Like many Venezuelans, José, an entrepreneur based in Mexico City, voted against Nicolás Maduro in Venezuela’s election in 2024. He was dismayed when Maduro clung to power, amid accusations of widespread fraud and nationwide opposition protests. But when he awoke Saturday to the news that Maduro had been ousted in a U.S. military operation, he felt only dread.
“It is bittersweet,” said José, 35, who withheld his last name fearing reprisal against his family in Venezuela from the government. He was worried the majority of his family, who has always voted against Maduro, will experience further political and economic instability, upending his own plans to return to Venezuela.
“The first thing on my mind isn’t, ‘We are free and I’m so happy,’” he said. “It is, ‘What will happen tomorrow?’ Maduro is just one part of a much bigger machine.”
Maduro was a deeply unpopular leader and was accused of stealing the election in 2024. An independent exit poll and a tally of votes by the opposition appeared to show that he lost decisively, 66% to 31%.
“Nobody wants an invasion,” said Beatrice Rangel, who was the chief of staff for Venezuela’s former president Carlos Andrés Pérez. “No one wants a foreign power in their country. I have always been against such interventions.”
Rangel said that in that posting she had tried to convince Panama’s president, Manuel Noriega, to resign. Her government was opposed to the U.S. coup that overthrew him.
But with Venezuela today, she said, “There was no other way to remove Maduro without the U.S.”
But the Trump administration’s incursion into Venezuela recalled the many U.S.-backed coups that have destabilized Latin America in recent decades.
“This has been my fear from Day 1, that Trump thought this was going to be easy, that once Maduro goes there will be pixie dust, rainbows and everyone is happy,” said Brian Naranjo, who served as the deputy chief of mission at the U.S. Embassy in Caracas from 2014 to 2018.
José and many other Venezuelans have wanted Maduro out, but they worry that the United States has no plan for a peaceful transition of power and that the South American nation could descend into chaos — with a collection of regional guerrilla groups biting off territory and rival government factions fighting for power.
Many Venezuelans who oppose Maduro are also wary of Delcy Rodríguez, the vice president who Trump said had been sworn in as interim president Saturday, but who appeared loyal to Maduro in her remarks the same day.
And the fact that the U.S. intervention left Maduro’s inner circle in office fueled concern that his government would not go without a fight.
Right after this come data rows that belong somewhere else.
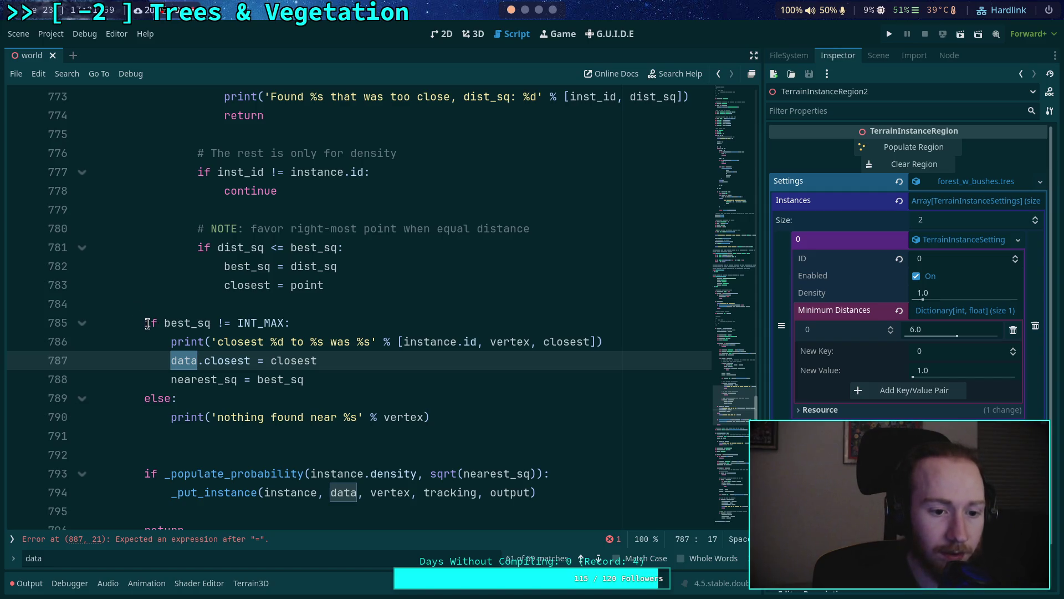
# Step: Shift `var closest: Vector2i = Vector2i.MAX` one line down, below `var point`
pyautogui.scroll(12, 148, 324)
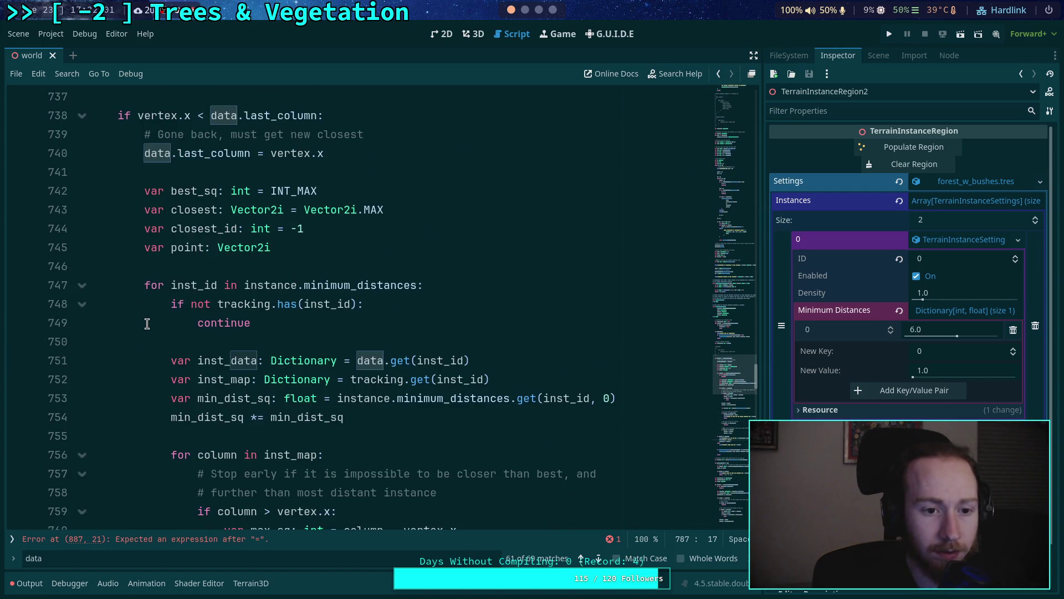
pyautogui.scroll(-13, 147, 324)
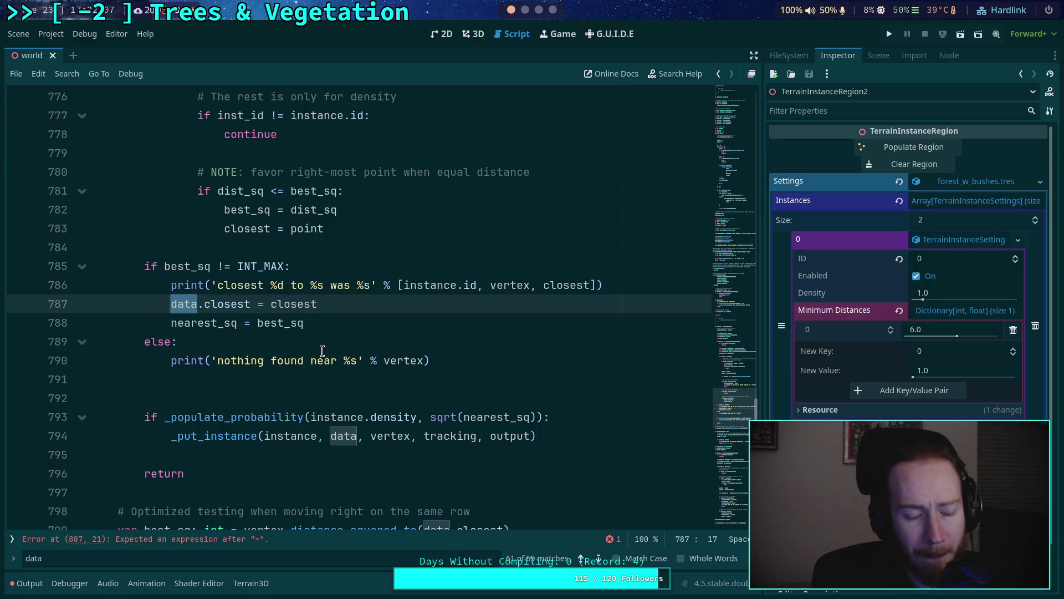
pyautogui.scroll(2, 322, 350)
pyautogui.scroll(1, 301, 354)
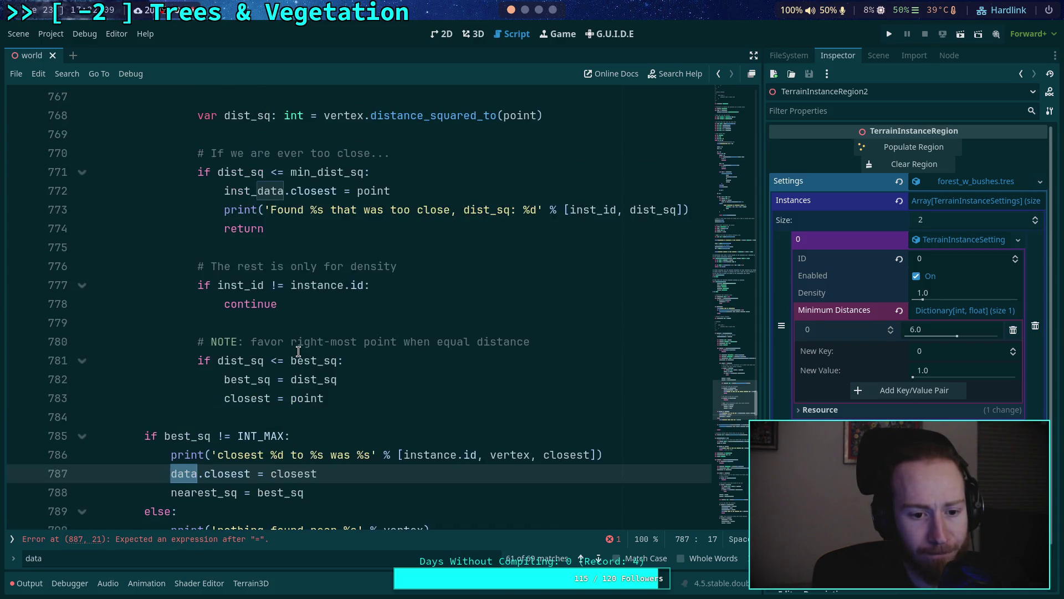
pyautogui.scroll(-2, 298, 352)
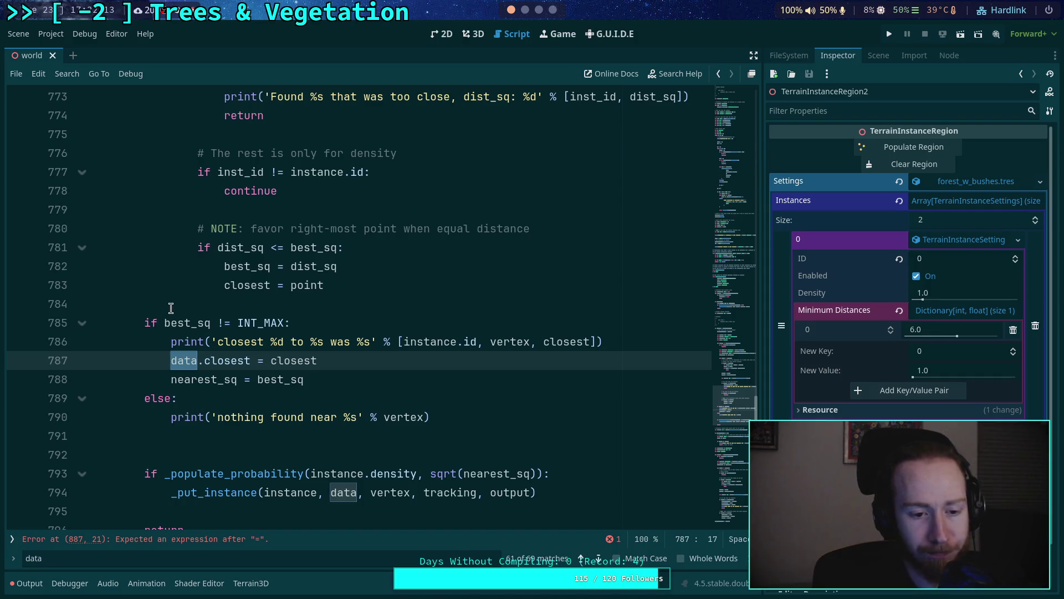
pyautogui.scroll(10, 170, 308)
One teacher in the city of Maracaibo, whose brother was killed by pro-government paramilitary forces, said she had cried with joy when she heard Maduro had been ousted. But her delight was short-lived, ending when she learned that Rodríguez would remain at the helm.
Indeed, Trump has barely spoken about democracy since U.S. forces captured Maduro in an early morning raid Saturday, nor has he laid out a detailed transition plan. He was, however, adamant that the administration will receive a more lucrative deal on Venezuelan oil.
That added to the fury among supporters of Maduro’s government.
“Anyone who celebrates an invasion of the gringos is a traitor,” said Alberto González, 42, a government worker in Sucre, a state on the northeast coast of Venezuela.
“They’re going to steal everything from us and humiliate us,” he said. “The country is independent, and we cannot accept Donald Trump coming here to tell us what to do and kidnapping the president.”
To many Venezuelans and analysts, Trump’s focus on oil reserves draws similarities to the U.S. invasion of Iraq in 2003. President George W. Bush declared “mission accomplished” just six weeks after the invasion — only for Iraq to descend into a brutal civil war that killed thousands of Iraqis and U.S. troops.
On Saturday while addressing reporters, Trump said that the United States will “run” Venezuela, but the country is roughly twice as large as California and is filled with mountains and dense forests. Analysts say that the United States does not have sufficient forces in the Caribbean to prop up a Venezuelan government of Washington’s choosing, despite Trump’s threats to do so.
And compared to the jubilation that greeted U.S. troops on the streets of Baghdad after Saddam Hussein’s fall in 2003, the roads of Caracas were chillingly silent Saturday, save for a few small demonstrations organized by the government to protest Maduro’s ouster.
José Villalobos, a security guard who was a strong supporter of Maduro’s predecessor, Hugo Chávez, who had led the country’s socialist-inspired “Bolivarian revolution,” said that he had cried when he heard of Maduro’s arrest.
“I’m afraid the revolution will end and that the rich won’t want to help the poor anymore,” he said of the movement spearheaded by Chávez.
Villalobos has been receiving financial support from the Venezuelan government and from a community council, he said, and he is worried about rising food prices.
“I know food is expensive and that we’re struggling,” he said, “but I’m a revolutionary, and as Commander Chávez said, nobody here surrenders.”
Many Venezuelans inside the country may be too afraid to publicly cheer Maduro’s capture given the uncertainty of what happens next. On Saturday, Rodríguez gave a speech defiant of the Trump administration, saying that Maduro remained the “only president” of Venezuela.
Regional threats also loom. A prominent Colombian rebel group is active in the border region of Venezuela and could destabilize the country if there is a power vacuum in Caracas, according to former U.S. diplomats and analysts.
“What is the plan? Key regime people are still in place,” Naranjo said, adding, “this lack of certainty favors the regime that has been opposed to democracy, not the opposition that has embraced democracy.”